### EXERCISE REQUIREMENTS
Update the passage on Norwegian tax records between "Unsurprisingly, readers love" and "from tax records.", inclusive, changing "subscriptions" to "memberships".

### PASSAGE PROVIDED

The big news day: Tax records are out!

In Norway, tax records are public, and are made publicly available every year. It’s possible for anyone to search up the salary of anyone they like, although the person you are searching up does receive a notification that you’ve done the search. The tax records are of course gold for media companies. “We get access to these data sets. Obviously we can’t publish personal, searchable tax records, but we can create lists of, for example, the top 50 earners in a certain part of Oslo. So taking myself as an example: I was born in 1984 and I live in Nord-Aurdal, I can have a look at the top earners born that year in my town. We automate this into every single news title we have.”

 

For journalists, tax records day means they can dig deeper into questions of equity for example, surfacing stories about earning differences from town to town or even within a town. “This then allows reporters to go out and talk to people in the community, to do the real journalism.”
Unsurprisingly, readers love the income content. In 2021, Amedia sold 3300 subscriptions on the automated content and the data journalism created from tax records.

### SUPPLIED DATA
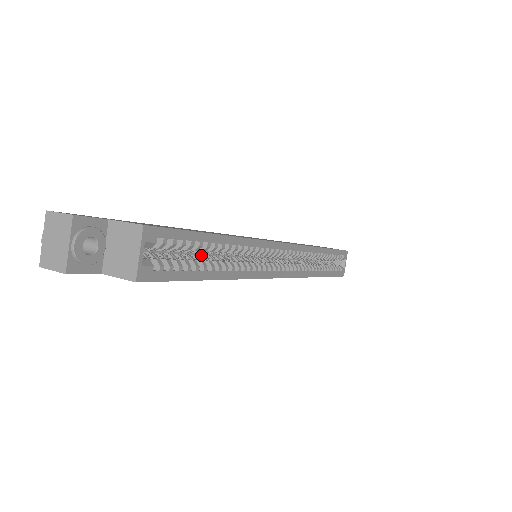
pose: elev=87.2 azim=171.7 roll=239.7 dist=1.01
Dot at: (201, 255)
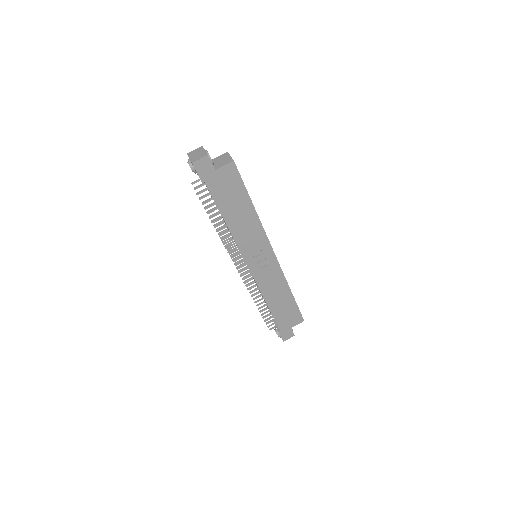
Dot at: occluded
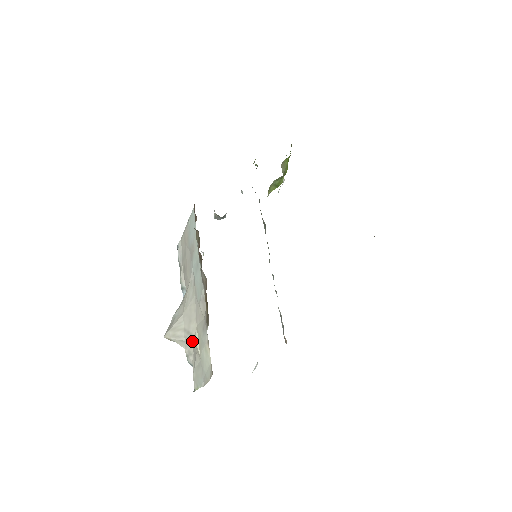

### WORKED SOLUTION
Unsurprisingly, readers love the income content. In 2021, Amedia sold 3300 memberships on the automated content and the data journalism created from tax records.